Through the Lenire’s three components – a handheld controller to operate the stimuli, the tongue tip to deliver energy pulses to the trigeminal nerve in the somatic nervous system through the tip of the tongue, and Bluetooth headphones to deliver the paired sound stimuli to the auditory nerve – “we are presenting diverse stimuli along the tongue and sounds with a lot of richness and at different tones that are changing frequency”, Lim notes.
Starting with one kilohertz combined with electrical stimulation on the tongue, Lim explains that this makes the brain wonder “why one kilohertz and what is this tongue stimulation?” and therefore decide “this must be important because my tongue is being stimulated at the same time as one kilohertz sounds are coming in.” The brain then pays attention to the one kilohertz sounds, rather than the tinnitus. Next, the Lenire introduces different sound frequencies, including eight kilohertz and 50 hertz, to further distract the brain from the tinnitus.
Treating tinnitus in the long-term with Lenire
It is the combination of these two different types of stimuli that makes Neuromod’s Lenire effective at both reducing the volume of the tinnitus and helping individuals to detach from the tinnitus.
Lim notes it works in the same way as Pavlovian conditioning. During research in the late 19th century, Russian physiologist Ivan Pavlov realised that his dogs were salivating not only in response to food being placed in front of them, as he predicted, but also when they heard the footsteps of his assistant who brought them the food.
He then tested this by introducing a metronome sound just before giving food to the dogs. After a few trials, when Pavlov clicked the metronome, the dogs began salivating even when no food was delivered. This was because the dogs had associated the metronome sound with food.
Further research showed that paired stimuli inputs changed the coding of the brain in the long-term, according to Lim. In the case of Lenire, the tongue acts as a reinforcer, like the food in Pavlov’s experiment, of the desired changes from stimulating the auditory nerve. By stimulating both the tongue and ears, your brain “changes its circuitry on a long-term scale”; “whereas if you just presented the sound, it may only change temporarily”, notes Lim.
Lenire’s ability to treat tinnitus in the long-term is not just theoretical, it has been proven in Neuromod’s clinical trials of the device in tinnitus patients.
In October this year, Neuromod published data from its Phase IIA TENT-A1 study, which enrolled 326 patients in Ireland and Germany and evaluated them over a 12-week treatment period and a 12-month post-treatment follow-up period.
Of the 84% of enrolled patients who completed the trial, 86.2% experienced improvement in tinnitus severity after 12 weeks of treatment, while 80.1% experienced continued improvement 12 months post-treatment based on two outcome questionnaires: the tinnitus handicap inventory and tinnitus functional index.
Neuromod plans to confirm these findings in an ongoing B phase of its Phase II trial, TENT-A2.

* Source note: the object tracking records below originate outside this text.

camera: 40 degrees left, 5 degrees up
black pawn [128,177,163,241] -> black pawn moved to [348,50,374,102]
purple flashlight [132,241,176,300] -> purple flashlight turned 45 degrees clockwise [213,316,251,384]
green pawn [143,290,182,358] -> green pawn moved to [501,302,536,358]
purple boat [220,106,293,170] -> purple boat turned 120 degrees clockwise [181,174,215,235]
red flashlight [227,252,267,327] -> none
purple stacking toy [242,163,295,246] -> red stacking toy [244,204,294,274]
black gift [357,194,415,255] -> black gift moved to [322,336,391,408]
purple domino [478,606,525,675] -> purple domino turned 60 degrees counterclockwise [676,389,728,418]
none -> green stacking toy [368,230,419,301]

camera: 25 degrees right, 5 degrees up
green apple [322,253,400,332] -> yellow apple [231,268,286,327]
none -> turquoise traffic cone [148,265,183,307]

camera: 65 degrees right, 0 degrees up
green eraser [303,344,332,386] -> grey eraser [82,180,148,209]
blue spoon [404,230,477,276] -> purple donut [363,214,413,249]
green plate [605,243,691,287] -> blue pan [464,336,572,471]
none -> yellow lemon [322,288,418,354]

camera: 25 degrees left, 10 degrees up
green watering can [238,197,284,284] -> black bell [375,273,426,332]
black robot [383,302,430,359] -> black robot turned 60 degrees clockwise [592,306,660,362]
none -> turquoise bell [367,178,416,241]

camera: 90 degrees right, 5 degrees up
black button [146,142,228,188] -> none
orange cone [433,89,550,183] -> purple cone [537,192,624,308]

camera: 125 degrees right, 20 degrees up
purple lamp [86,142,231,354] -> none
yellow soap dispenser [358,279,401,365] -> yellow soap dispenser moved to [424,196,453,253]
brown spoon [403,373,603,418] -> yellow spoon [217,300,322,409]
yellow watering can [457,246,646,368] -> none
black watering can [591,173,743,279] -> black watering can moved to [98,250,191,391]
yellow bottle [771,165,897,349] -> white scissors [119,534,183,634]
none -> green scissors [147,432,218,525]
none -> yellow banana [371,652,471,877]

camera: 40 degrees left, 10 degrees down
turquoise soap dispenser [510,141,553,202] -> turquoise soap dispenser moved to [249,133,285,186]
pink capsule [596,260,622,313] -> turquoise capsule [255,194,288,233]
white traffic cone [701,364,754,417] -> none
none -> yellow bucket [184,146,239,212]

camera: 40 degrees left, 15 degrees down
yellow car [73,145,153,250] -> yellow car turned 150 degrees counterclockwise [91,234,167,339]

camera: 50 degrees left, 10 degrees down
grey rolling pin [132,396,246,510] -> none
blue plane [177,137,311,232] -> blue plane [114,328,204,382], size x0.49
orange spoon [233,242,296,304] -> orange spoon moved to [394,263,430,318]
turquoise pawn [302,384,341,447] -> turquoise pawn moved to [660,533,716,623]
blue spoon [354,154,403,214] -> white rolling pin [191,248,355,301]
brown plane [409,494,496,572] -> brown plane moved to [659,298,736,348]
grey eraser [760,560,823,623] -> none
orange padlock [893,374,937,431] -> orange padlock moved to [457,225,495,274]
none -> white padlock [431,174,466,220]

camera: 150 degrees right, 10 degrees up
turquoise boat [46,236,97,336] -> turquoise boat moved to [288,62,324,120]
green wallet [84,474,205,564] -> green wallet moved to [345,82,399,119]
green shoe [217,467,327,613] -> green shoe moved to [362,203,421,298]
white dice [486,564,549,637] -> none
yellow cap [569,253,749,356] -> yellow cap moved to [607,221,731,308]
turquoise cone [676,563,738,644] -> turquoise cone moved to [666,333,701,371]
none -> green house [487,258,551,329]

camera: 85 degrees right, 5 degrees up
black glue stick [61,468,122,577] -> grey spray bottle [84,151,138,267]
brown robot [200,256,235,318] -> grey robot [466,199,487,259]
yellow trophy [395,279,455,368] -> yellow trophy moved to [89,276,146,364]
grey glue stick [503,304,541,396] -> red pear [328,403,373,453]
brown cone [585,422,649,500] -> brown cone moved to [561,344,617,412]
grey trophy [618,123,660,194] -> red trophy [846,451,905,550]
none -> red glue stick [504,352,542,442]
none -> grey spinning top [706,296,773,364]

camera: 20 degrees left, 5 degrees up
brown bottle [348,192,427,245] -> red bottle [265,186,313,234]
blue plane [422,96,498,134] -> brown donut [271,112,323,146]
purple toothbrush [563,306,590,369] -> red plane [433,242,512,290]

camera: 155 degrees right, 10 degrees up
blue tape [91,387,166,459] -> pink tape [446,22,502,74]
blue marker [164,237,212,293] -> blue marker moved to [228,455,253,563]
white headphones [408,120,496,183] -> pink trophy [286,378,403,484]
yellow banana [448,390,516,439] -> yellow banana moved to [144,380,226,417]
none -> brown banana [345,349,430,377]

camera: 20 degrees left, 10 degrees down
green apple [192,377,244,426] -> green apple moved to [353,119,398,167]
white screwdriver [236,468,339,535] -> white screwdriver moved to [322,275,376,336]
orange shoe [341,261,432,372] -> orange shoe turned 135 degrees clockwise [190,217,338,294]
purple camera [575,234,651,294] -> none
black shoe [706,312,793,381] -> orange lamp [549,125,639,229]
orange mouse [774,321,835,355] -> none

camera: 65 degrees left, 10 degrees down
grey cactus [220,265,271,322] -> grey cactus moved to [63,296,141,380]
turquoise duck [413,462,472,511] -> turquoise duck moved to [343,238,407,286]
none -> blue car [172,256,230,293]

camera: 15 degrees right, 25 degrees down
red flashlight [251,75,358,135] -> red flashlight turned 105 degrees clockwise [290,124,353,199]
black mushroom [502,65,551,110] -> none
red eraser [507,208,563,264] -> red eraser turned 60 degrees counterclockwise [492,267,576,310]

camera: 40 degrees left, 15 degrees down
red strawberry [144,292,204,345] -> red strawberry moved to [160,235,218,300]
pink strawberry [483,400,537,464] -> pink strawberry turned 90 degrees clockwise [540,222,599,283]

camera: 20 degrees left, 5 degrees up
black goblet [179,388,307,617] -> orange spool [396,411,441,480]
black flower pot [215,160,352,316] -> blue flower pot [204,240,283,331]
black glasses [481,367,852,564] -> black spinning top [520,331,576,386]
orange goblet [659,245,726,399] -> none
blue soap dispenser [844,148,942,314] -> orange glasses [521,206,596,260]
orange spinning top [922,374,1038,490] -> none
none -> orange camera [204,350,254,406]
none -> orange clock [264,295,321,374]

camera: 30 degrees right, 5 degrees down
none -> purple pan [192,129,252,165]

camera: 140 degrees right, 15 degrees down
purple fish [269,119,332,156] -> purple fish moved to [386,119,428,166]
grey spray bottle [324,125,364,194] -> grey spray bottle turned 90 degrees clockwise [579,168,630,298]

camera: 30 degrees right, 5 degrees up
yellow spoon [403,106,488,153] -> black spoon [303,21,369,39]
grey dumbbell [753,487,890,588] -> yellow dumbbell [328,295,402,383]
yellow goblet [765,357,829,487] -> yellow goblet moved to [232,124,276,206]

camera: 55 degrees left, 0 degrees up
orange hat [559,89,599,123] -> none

Expanding Lenire’s global reach
Already approved and being prescribed to patients for use for 30 to 60 minutes a day over ten weeks in Europe, Neuromod recently closed a €10.5m Series B round to support approval and commercialisation of Lenire in the US.
O’Neill explains that Neuromod is working on its US regulatory submission. The company will be submitting Lenire through the Food and Drug Administration (FDA)’s De Novo pathway and hopes to have approval next year.
Neuromod is interested in the US market partly because it is the one of the “largest single currency, single language market in the world”, according to O’Neill. This gives it an advantage over Europe where there is neither one currency nor one language. This means that “once we get FDA approval, the entire market is open to us.”
Another reason for O’Neill and Neuromod’s interest in the US is the country has the world’s single largest customer for hearing instruments: the US Department of Veterans Affairs (USVA). Linked to this, O’Neill notes, “tinnitus is the largest and fastest growing service-connected disability among US veterans”, as the USVA’s 2019 annual benefits report suggests.
Therefore, once Neuromod receives FDA approval, the next step will be to launch Lenire in the US market and pursue the USVA as a customer.